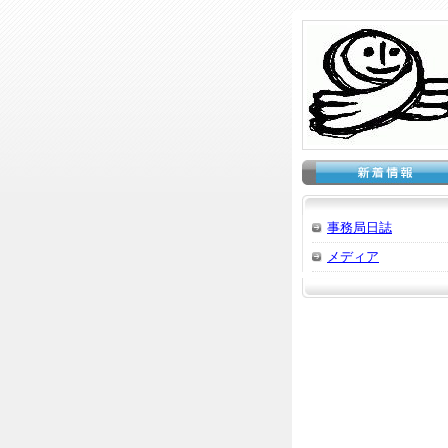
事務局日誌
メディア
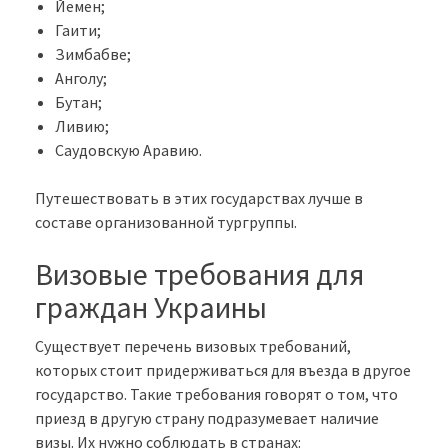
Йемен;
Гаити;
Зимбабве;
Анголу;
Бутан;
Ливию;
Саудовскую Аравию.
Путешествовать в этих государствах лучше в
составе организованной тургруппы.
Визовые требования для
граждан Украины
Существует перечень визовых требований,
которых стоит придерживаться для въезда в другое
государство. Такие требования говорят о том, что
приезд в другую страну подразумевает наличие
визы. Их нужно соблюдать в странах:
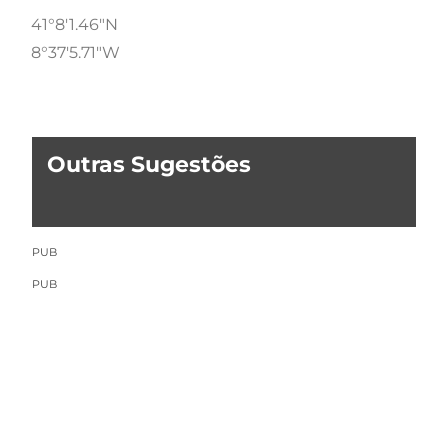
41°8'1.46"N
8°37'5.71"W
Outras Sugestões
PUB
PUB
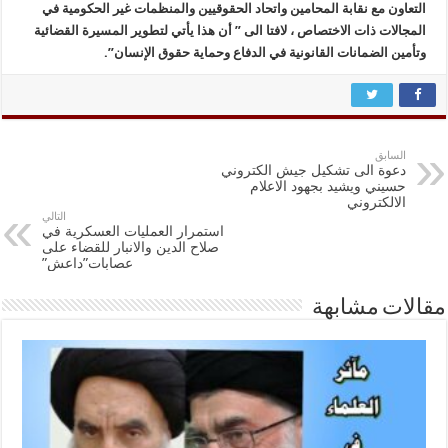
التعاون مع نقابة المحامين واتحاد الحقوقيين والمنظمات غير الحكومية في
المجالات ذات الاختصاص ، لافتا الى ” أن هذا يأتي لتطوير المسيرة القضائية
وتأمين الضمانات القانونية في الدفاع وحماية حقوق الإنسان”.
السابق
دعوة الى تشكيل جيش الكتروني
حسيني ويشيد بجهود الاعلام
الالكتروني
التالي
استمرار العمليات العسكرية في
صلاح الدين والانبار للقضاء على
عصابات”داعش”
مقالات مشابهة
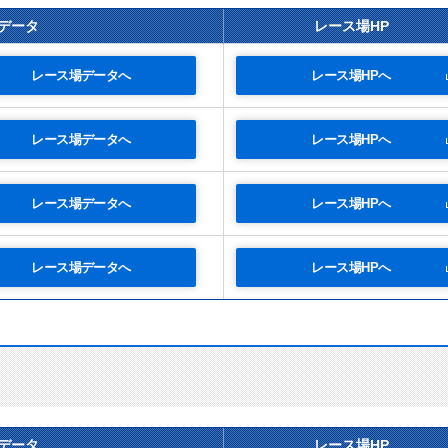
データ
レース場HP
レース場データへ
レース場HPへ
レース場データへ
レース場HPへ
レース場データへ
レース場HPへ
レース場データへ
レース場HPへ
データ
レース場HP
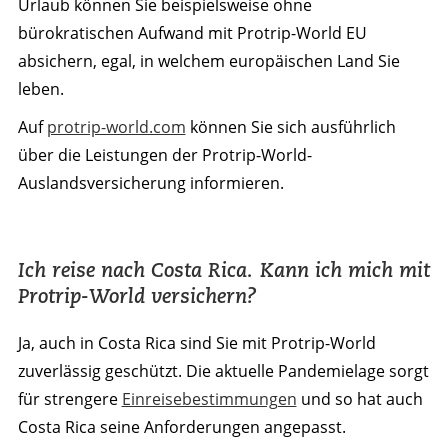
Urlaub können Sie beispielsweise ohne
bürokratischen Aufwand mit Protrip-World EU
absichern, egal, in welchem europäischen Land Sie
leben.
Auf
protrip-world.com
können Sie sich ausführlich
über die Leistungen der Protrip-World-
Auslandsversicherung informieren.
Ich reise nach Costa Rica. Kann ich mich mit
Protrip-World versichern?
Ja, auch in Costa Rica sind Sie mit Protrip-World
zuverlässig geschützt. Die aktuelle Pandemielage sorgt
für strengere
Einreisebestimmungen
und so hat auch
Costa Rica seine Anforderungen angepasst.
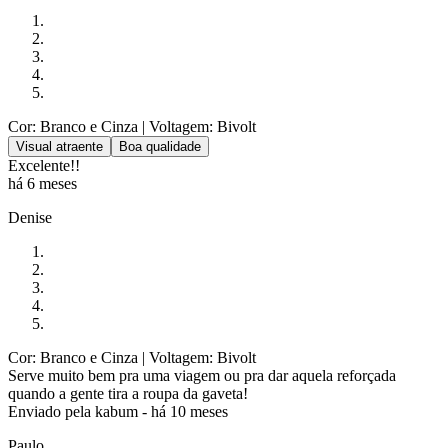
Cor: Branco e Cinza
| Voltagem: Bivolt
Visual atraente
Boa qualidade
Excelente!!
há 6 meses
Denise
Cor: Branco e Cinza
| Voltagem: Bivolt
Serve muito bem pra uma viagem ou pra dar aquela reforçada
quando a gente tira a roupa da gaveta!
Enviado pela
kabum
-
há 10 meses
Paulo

--

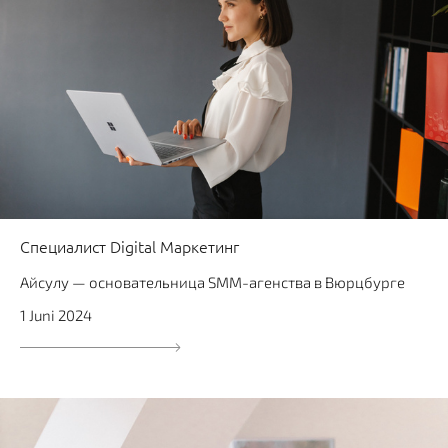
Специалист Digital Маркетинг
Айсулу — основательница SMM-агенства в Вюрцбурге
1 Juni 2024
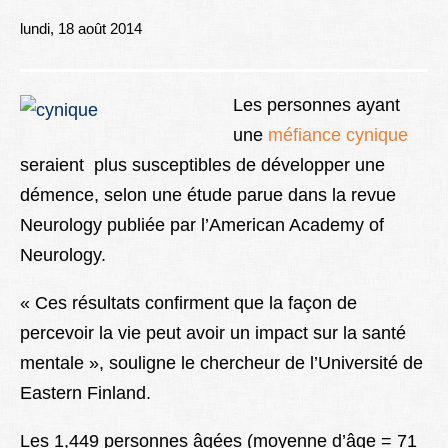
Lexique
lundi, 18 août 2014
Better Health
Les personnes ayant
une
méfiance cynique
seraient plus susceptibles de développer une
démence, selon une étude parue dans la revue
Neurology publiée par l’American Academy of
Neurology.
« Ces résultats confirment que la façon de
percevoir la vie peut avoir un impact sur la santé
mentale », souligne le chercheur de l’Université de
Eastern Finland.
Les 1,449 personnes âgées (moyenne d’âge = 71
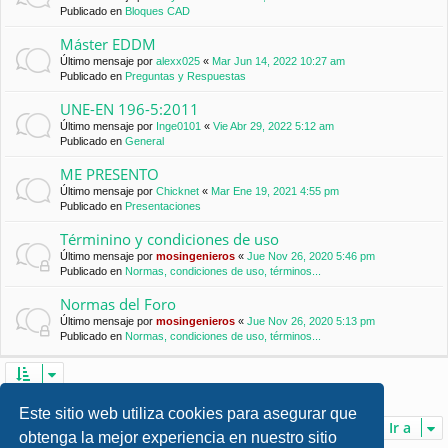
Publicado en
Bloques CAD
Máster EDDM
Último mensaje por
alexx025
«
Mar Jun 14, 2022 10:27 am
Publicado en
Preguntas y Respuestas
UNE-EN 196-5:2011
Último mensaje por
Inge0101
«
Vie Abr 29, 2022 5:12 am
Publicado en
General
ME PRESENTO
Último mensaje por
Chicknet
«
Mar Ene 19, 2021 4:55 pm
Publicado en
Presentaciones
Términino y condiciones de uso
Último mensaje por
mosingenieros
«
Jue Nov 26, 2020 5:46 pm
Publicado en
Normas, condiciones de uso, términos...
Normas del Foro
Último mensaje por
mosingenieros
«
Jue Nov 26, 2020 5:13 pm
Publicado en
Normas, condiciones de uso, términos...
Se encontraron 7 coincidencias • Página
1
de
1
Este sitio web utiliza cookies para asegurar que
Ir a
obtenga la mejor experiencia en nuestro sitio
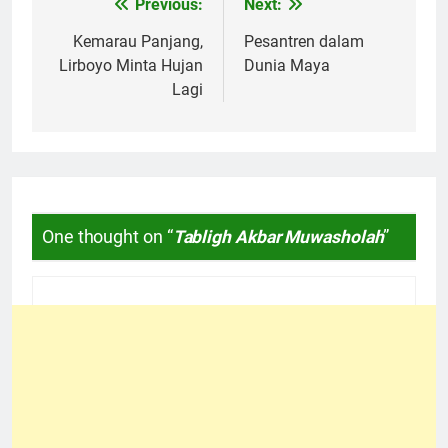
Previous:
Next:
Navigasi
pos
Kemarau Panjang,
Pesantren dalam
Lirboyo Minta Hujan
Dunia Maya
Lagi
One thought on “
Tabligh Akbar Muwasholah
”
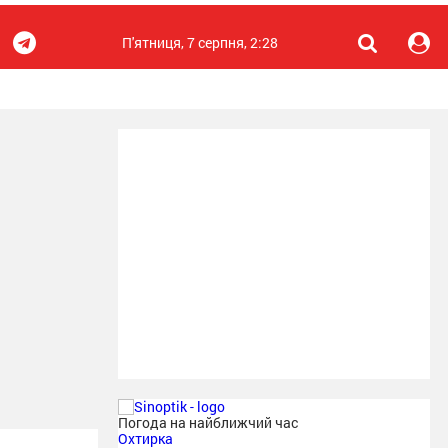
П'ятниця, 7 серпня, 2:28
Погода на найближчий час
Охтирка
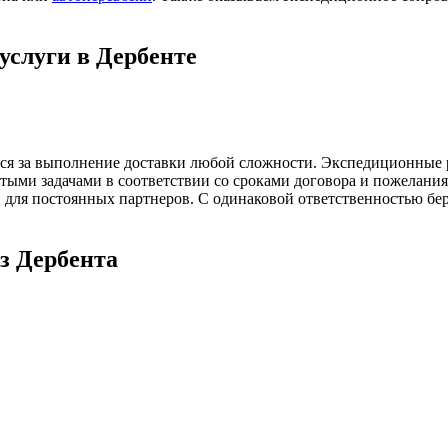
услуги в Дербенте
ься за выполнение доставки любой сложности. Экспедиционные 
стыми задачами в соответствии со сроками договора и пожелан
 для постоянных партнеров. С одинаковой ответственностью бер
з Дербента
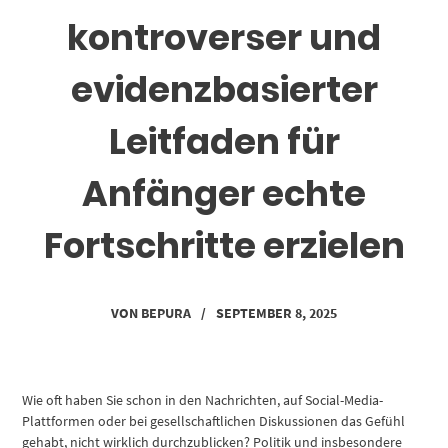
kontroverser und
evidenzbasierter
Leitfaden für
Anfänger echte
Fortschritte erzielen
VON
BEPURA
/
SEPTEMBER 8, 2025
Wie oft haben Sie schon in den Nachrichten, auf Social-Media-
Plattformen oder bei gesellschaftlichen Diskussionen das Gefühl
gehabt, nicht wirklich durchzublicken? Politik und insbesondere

--

▸ TASK DETAILS
Look above for the line with "Este sitio web", then print it and each line after it down to and including the line with "gehabt, nicht wirklich". Leave out the pictures and keep the wording exact.

▸ OUTPUT FOR THIS TASK
Este sitio web utiliza cookies para asegurar que
Ir a
obtenga la mejor experiencia en nuestro sitio
Previous:
Next:
Navigasi
pos
Kemarau Panjang,
Pesantren dalam
Lirboyo Minta Hujan
Dunia Maya
Lagi
One thought on “
Tabligh Akbar Muwasholah
”
П'ятниця, 7 серпня, 2:28
Погода на найближчий час
Охтирка
услуги в Дербенте
ься за выполнение доставки любой сложности. Экспедиционные 
стыми задачами в соответствии со сроками договора и пожелан
 для постоянных партнеров. С одинаковой ответственностью бер
з Дербента
kontroverser und
evidenzbasierter
Leitfaden für
Anfänger echte
Fortschritte erzielen
VON
BEPURA
/
SEPTEMBER 8, 2025
Wie oft haben Sie schon in den Nachrichten, auf Social-Media-
Plattformen oder bei gesellschaftlichen Diskussionen das Gefühl
gehabt, nicht wirklich durchzublicken? Politik und insbesondere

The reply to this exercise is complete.